- [TRY IT]:
With nothing left out, repeat every entry exactly.

- [MATERIAL FOR THIS EXERCISE]:
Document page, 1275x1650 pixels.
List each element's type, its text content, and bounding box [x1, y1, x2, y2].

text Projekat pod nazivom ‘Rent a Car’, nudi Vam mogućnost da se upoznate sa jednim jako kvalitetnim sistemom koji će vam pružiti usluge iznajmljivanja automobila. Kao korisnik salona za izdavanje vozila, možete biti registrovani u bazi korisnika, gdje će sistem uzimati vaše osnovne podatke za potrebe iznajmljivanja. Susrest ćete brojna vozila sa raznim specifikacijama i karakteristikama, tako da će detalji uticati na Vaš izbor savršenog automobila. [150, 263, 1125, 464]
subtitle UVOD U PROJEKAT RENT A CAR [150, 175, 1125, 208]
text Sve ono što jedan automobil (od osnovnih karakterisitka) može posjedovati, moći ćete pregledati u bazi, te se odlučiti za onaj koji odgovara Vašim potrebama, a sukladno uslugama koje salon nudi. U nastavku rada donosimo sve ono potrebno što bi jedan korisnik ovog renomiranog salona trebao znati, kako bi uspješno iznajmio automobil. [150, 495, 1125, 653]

- [TASK RESULT]:
Document page, 1275x1650 pixels.
List each element's type, its text content, and bounding box [x1, y1, x2, y2].

text Projekat pod nazivom ‘Rent a Car’, nudi Vam mogućnost da se upoznate sa jednim jako kvalitetnim sistemom koji će vam pružiti usluge iznajmljivanja automobila. Kao korisnik salona za izdavanje vozila, možete biti registrovani u bazi korisnika, gdje će sistem uzimati vaše osnovne podatke za potrebe iznajmljivanja. Susrest ćete brojna vozila sa raznim specifikacijama i karakteristikama, tako da će detalji uticati na Vaš izbor savršenog automobila. [150, 263, 1125, 464]
subtitle UVOD U PROJEKAT RENT A CAR [150, 175, 1125, 208]
text Sve ono što jedan automobil (od osnovnih karakterisitka) može posjedovati, moći ćete pregledati u bazi, te se odlučiti za onaj koji odgovara Vašim potrebama, a sukladno uslugama koje salon nudi. U nastavku rada donosimo sve ono potrebno što bi jedan korisnik ovog renomiranog salona trebao znati, kako bi uspješno iznajmio automobil. [150, 495, 1125, 653]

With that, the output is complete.